La temperatura su cui impostare i termosifoni deve tenere conto anche del problema della muffa. Ecco i valori da rispettare per rispettare la propria salute e la casa.
L’Italia è suddivisa in sei zone climatiche. Si va dalla zona A, che è la più calda, che comprende le zone più a Sud come Lampedusa, alla zona F, come alcuni Comuni in provincia di Bolzano o Sondrio. Ogni zona ha un calendario preciso per l’accensione dei termosifoni. Nulla di improvvisato. C’è una normativa chiara, fissata dal DPR 74/2013, e ci sono dei valori che si aggiornano ogni anno.
Per affrontare l’inverno 2025-2026, la zona A accenderà i termosifoni dal primo dicembre 2025 al 15 marzo 2026 per massimo sei ore al giorno. Il primo dicembre è anche la data dell’accensione per la zona B. Cambia però il termine, fissato al 31 marzo, e le ore di attività, che sono otto. La fascia C, può accendere i termosifoni dal 15 novembre fino al 31 marzo, per dieci ore ogni giorno.
Nella zona D, si parte il primo novembre e si va avanti fino al 15 aprile per dodici ore. Per la zona E, i termosifoni si riscalderanno già il 15 ottobre e fino al 15 aprile, per quattordici ore. Nella fredda zona F, non ci sono limitazioni: il termosifone si può accendere sempre.
La legge impone pure una temperatura massima di 20 °C, con una tolleranza di un paio di gradi, a scendere e salire. Anche in questo caso non è un valore a caso. Il limite si basa su studi termofisiologici. Con questa temperatura si garantisce comfort senza eccessi. Tepore senza sprechi energetici e senza il pericolo di causare problemi respiratori a chi abita gli ambienti riscaldati. Secondo la scienza, a 22 °C il corpo umano è in equilibrio termico. Oltre, il calore diventa superfluo. E il consumo energetico aumenta in modo pericoloso, per l’ambiente, per il portafoglio e per la salute umana.
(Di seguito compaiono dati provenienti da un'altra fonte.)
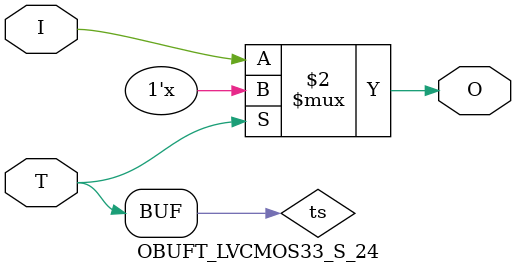
<source format=v>

/*

FUNCTION	: TRI-STATE OUTPUT BUFFER

*/

`celldefine
`timescale  100 ps / 10 ps

module OBUFT_LVCMOS33_S_24 (O, I, T);

    output O;

    input  I, T;

    or O1 (ts, 1'b0, T);
    bufif0 T1 (O, I, ts);

endmodule

</source>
Per non avere problemi e sprechi conviene poi darsi da fare con un minimo di manutenzione. Prima che arrivi il giorno dell’accensione dei termosifoni bisognerebbe pulire i caloriferi e sfiatarli. Bisognerebbe altresì controllare la caldaia. Un termosifone sporco può perdere fino al 30% della sua capacità di irraggiamento. Questi consigli di buon senso sono dettati sotto forma di regole. Per l’attuale normativa, chi supera le temperature o accende i radiatori fuori orario può pure essere sanzionato.
Uno pensa: e come mi scoprono? I controlli vengono effettuati a campione o su segnalazione. E riguardano pure la manutenzione obbligatoria degli impianti. Rispettare i limiti conviene anche per non rovinare la propria casa e per non ammalarsi. Per esempio: impostare una temperatura sbagliata ai termosifoni può favorire la formazione di muffa.
Avere la muffa in casa è antiestetico e pericoloso. Il rischio è biologico, chimico e architettonico. Nelle giornate più fredde, si è tentati da alzare il termostato a 23 o 24 °C. Ma così facendo il microclima domestico si altera. Una temperatura troppo alta e costante, soprattutto se combinata con scarsa ventilazione, crea un ambiente umido e stagnante. Il vapore acqueo prodotto dai fornelli, dalle docce e dalla respirazione non riesce a disperdersi. Condensandosi sulle superfici fredde come muri, angoli e vetri, crea la muffa.
Le muffe in casa sono pericolose per le persone fragili, per gli anziani e i bambini. Bisognerebbe poi preoccuparsi di abitare in ambienti con umidità relativa tra il 40% e il 60%. A temperature superiori ai 20 o 21 °C, l’aria trattiene più vapore, ma se non viene ricambiata, condensa. Ed è così che le pareti si anneriscono e ci si ammala.